- 51°24′8.6″N 1°56′37.8″W﻿ / ﻿51.402389°N 1.943833°W
- Periods: Romano-British or earlier
- Location: near Calne, Wiltshire
- OS grid reference: SU 040 670

Scheduled monument
- Designated: 10 November 1964
- Reference no.: 1014032

= Morgan's Hill Enclosure =

Archaeological site in Wiltshire, England

Morgan's Hill Enclosure is an archaeological site in Wiltshire, England, on Morgan's Hill south-east of Calne, about 130 m north of the Wansdyke. It is a scheduled monument.

==Description==
The earthwork is a square, aligned west–east, with sides of length 180 m enclosing an area of about 3.25 ha), with a bank of height up to 0.6 m and width about 3 m. Outside the bank is a ditch of width about 4 m and depth up to 1 m. There are three entrances around the rectangle, but it is not known if these are original.
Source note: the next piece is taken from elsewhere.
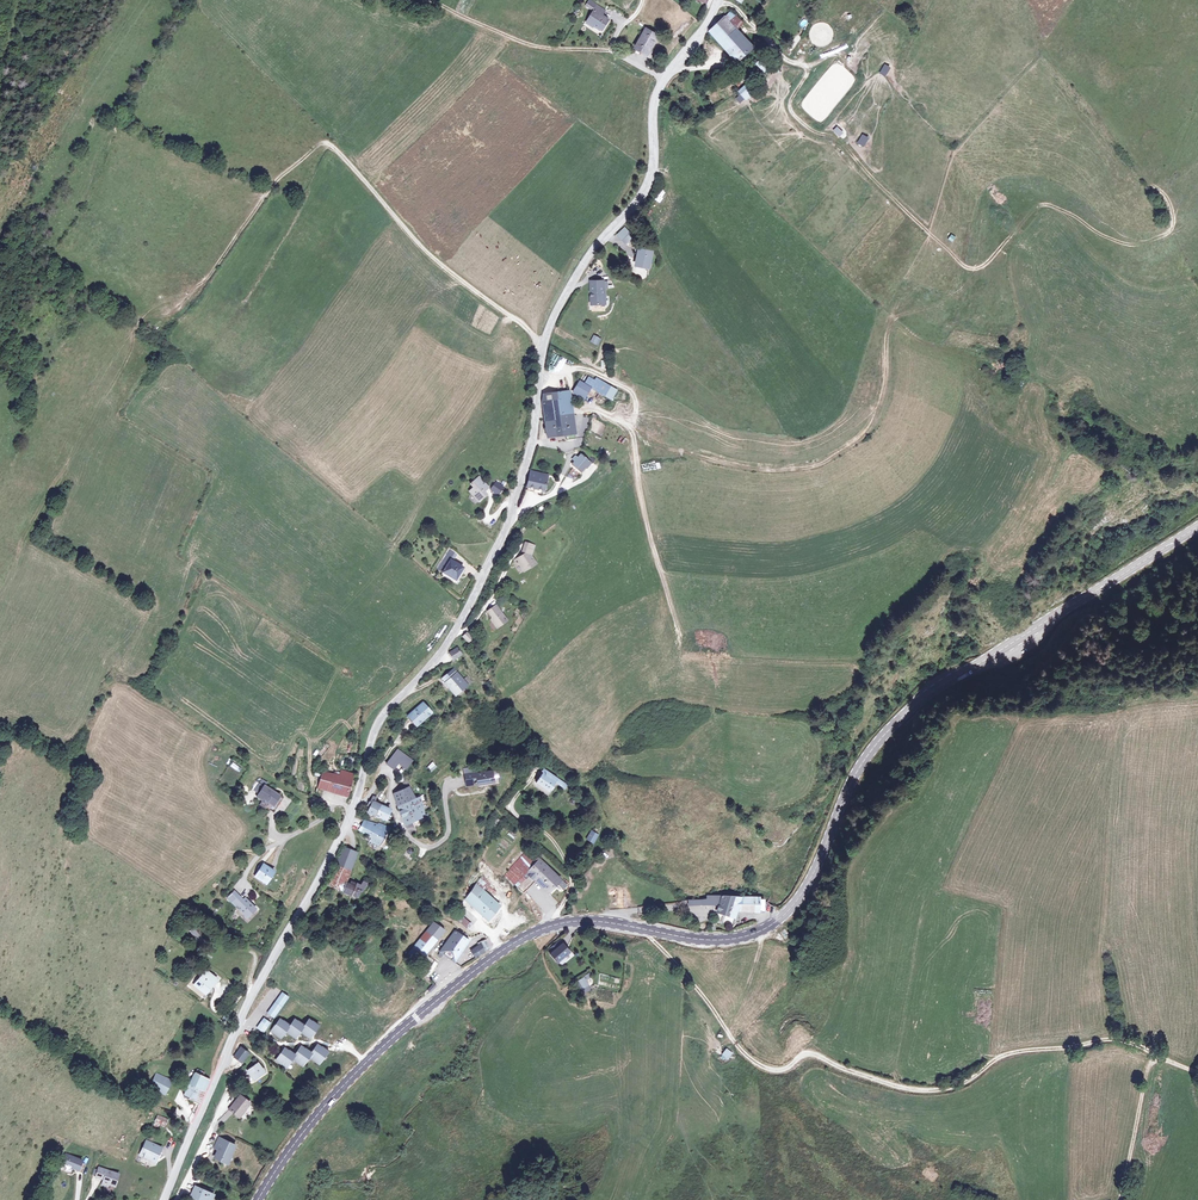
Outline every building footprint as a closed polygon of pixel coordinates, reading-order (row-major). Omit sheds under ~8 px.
[(593,11),(584,21),(591,27),(593,24),(599,30),(606,21),(600,15),(603,11),(589,0),(585,5),(593,11)] [(724,13),(705,32),(732,61),(747,49),(727,28),(733,22),(724,13)] [(803,28),(808,22),(804,19),(799,25),(803,28)] [(643,26),(631,46),(636,49),(639,44),(645,48),(654,33),(643,26)] [(756,53),(751,65),(759,68),(764,57),(756,53)] [(884,64),(879,73),(886,76),(891,67),(884,64)] [(745,85),(735,94),(741,100),(751,91),(745,85)] [(839,137),(844,132),(837,126),(833,130),(839,137)] [(864,147),(869,137),(861,134),(857,144),(864,147)] [(625,226),(618,235),(623,240),(631,232),(625,226)] [(639,248),(636,265),(649,268),(652,250),(639,248)] [(603,281),(591,281),(591,304),(605,304),(605,290),(603,290),(603,281)] [(603,339),(594,334),(591,342),(599,346),(603,339)] [(591,387),(597,391),(604,396),(610,387),(603,382),(597,378),(595,381),(589,377),(585,383),(591,387)] [(585,383),(580,380),(574,391),(578,393),(576,395),(583,400),(585,396),(591,387),(585,383)] [(545,400),(547,418),(564,416),(573,415),(571,390),(555,392),(556,399),(545,400)] [(573,415),(564,416),(566,434),(566,439),(575,438),(575,433),(573,415)] [(564,416),(547,418),(548,436),(566,434),(564,416)] [(604,446),(601,451),(608,454),(611,449),(604,446)] [(575,462),(572,465),(574,467),(581,472),(585,466),(587,468),(591,463),(592,464),(595,460),(591,457),(588,461),(581,455),(578,459),(575,456),(573,460),(575,462)] [(581,472),(574,467),(569,474),(575,479),(581,472)] [(532,472),(527,486),(544,491),(549,477),(532,472)] [(478,477),(470,484),(473,488),(469,491),(474,497),(476,495),(479,499),(485,495),(482,491),(487,488),(478,477)] [(515,560),(517,563),(522,573),(538,564),(532,556),(535,545),(525,543),(521,552),(525,554),(519,558),(515,560)] [(459,553),(452,547),(446,557),(453,562),(459,553)] [(453,562),(446,557),(438,570),(457,581),(464,568),(453,562)] [(492,621),(497,628),(506,622),(501,614),(502,613),(496,605),(490,609),(492,611),(489,613),(494,620),(492,621)] [(467,634),(466,635),(463,637),(467,641),(468,643),(472,640),(467,634)] [(457,649),(449,653),(453,660),(460,656),(457,649)] [(454,671),(442,679),(454,696),(465,688),(469,685),(466,680),(462,682),(454,671)] [(422,703),(408,716),(416,725),(430,712),(422,703)] [(413,759),(411,758),(398,749),(388,764),(395,769),(400,762),(405,766),(408,768),(413,759)] [(349,756),(347,762),(353,764),(355,759),(349,756)] [(431,772),(437,766),(432,761),(426,767),(431,772)] [(233,762),(230,766),(238,772),(241,769),(233,762)] [(572,785),(567,782),(547,767),(544,770),(546,773),(538,784),(552,794),(560,782),(569,788),(572,785)] [(325,770),(320,789),(349,795),(355,773),(342,770),(341,773),(325,770)] [(499,784),(498,780),(504,779),(503,772),(497,773),(482,775),(481,773),(470,775),(471,782),(482,781),(483,786),(499,784)] [(277,788),(262,777),(254,789),(264,795),(265,794),(271,798),(277,788)] [(394,794),(398,805),(404,827),(420,822),(419,818),(423,812),(421,806),(427,804),(425,794),(415,798),(409,786),(406,788),(407,790),(394,794)] [(391,812),(381,806),(375,803),(377,799),(375,797),(374,797),(374,799),(371,803),(371,802),(369,806),(371,808),(368,813),(376,816),(387,821),(391,812)] [(367,823),(363,831),(374,836),(373,840),(383,844),(390,830),(380,825),(379,828),(367,823)] [(591,840),(597,844),(602,836),(596,832),(591,840)] [(518,878),(539,855),(529,846),(508,868),(505,872),(515,882),(515,881),(518,878)] [(328,887),(343,894),(349,880),(347,880),(358,853),(345,848),(328,887)] [(524,889),(526,886),(536,875),(549,886),(557,877),(564,884),(568,879),(539,855),(518,878),(515,881),(524,889)] [(264,866),(255,877),(266,885),(274,873),(264,866)] [(480,878),(466,900),(489,921),(500,906),(483,892),(489,885),(480,878)] [(352,898),(358,885),(352,882),(352,883),(350,882),(350,881),(349,880),(343,894),(352,898)] [(359,885),(358,885),(352,898),(356,900),(359,893),(361,894),(366,884),(361,881),(359,885)] [(235,891),(228,898),(248,917),(257,909),(246,898),(244,900),(235,891)] [(720,913),(723,898),(705,902),(706,907),(717,905),(716,912),(720,913)] [(723,898),(720,913),(733,918),(735,912),(740,898),(723,898)] [(740,898),(735,912),(744,912),(761,912),(763,900),(740,898)] [(664,906),(665,911),(679,908),(677,903),(664,906)] [(453,910),(467,923),(468,924),(470,921),(472,919),(456,906),(453,910)] [(732,927),(734,919),(722,917),(721,925),(732,927)] [(445,926),(437,918),(408,948),(417,956),(445,926)] [(458,922),(456,924),(464,930),(465,928),(466,927),(458,922)] [(456,924),(439,947),(454,957),(471,936),(464,930),(456,924)] [(206,926),(200,930),(207,939),(212,935),(206,926)] [(196,938),(201,934),(194,927),(190,932),(196,938)] [(550,950),(562,940),(558,935),(546,945),(550,950)] [(556,958),(569,948),(562,940),(550,950),(556,958)] [(484,942),(474,950),(475,951),(486,946),(484,942)] [(216,972),(205,984),(214,992),(220,985),(222,986),(226,980),(216,972)] [(581,994),(590,991),(585,978),(576,981),(581,994)] [(269,1008),(276,1013),(289,994),(283,989),(269,1008)] [(269,1008),(263,1017),(267,1019),(268,1017),(271,1020),(276,1013),(269,1008)] [(275,1021),(272,1027),(280,1033),(282,1030),(284,1031),(286,1028),(294,1034),(298,1030),(299,1031),(301,1029),(309,1036),(311,1033),(312,1034),(318,1025),(309,1018),(305,1023),(298,1017),(296,1020),(293,1018),(291,1021),(285,1016),(284,1018),(281,1016),(277,1022),(275,1021)] [(267,1019),(263,1017),(258,1024),(265,1029),(271,1020),(268,1017),(267,1019)] [(285,1046),(277,1057),(287,1064),(288,1061),(290,1062),(294,1056),(303,1062),(305,1060),(306,1061),(310,1056),(318,1062),(320,1059),(321,1060),(329,1050),(322,1045),(321,1048),(318,1046),(313,1051),(306,1046),(305,1048),(302,1045),(297,1052),(291,1047),(289,1049),(285,1046)] [(242,1048),(235,1056),(243,1062),(249,1053),(242,1048)] [(720,1055),(727,1061),(733,1053),(726,1048),(720,1055)] [(260,1064),(248,1070),(254,1081),(266,1075),(260,1064)] [(198,1069),(185,1096),(200,1103),(201,1104),(211,1079),(208,1077),(209,1073),(198,1069)] [(175,1079),(158,1072),(152,1086),(157,1088),(156,1091),(166,1095),(175,1079)] [(243,1091),(234,1105),(244,1112),(254,1098),(243,1091)] [(168,1112),(156,1105),(152,1112),(164,1119),(168,1112)] [(176,1108),(173,1115),(179,1117),(182,1110),(176,1108)] [(221,1136),(216,1146),(222,1149),(218,1156),(230,1162),(238,1144),(221,1136)] [(146,1141),(140,1156),(156,1162),(162,1148),(146,1141)] [(69,1151),(66,1160),(82,1166),(82,1168),(87,1169),(91,1160),(86,1159),(86,1157),(69,1151)] [(100,1168),(97,1177),(105,1179),(104,1182),(116,1186),(119,1174),(100,1168)] [(191,1195),(200,1199),(210,1199),(212,1194),(195,1185),(191,1195)]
There was some excavation in 1909: some medieval pottery was found at the surface, but nothing was found that could clearly relate to its original construction.

===Purpose===
Enclosures like this are considered to show evidence of agricultural practices, from the Neolithic period to the Romano-British period; they were stock pens or protected areas for crops. Several comparable enclosures are known in the area of the Avebury prehistoric complex, about 4 mi to the east, which was in use in the Neolithic period and early Bronze Age.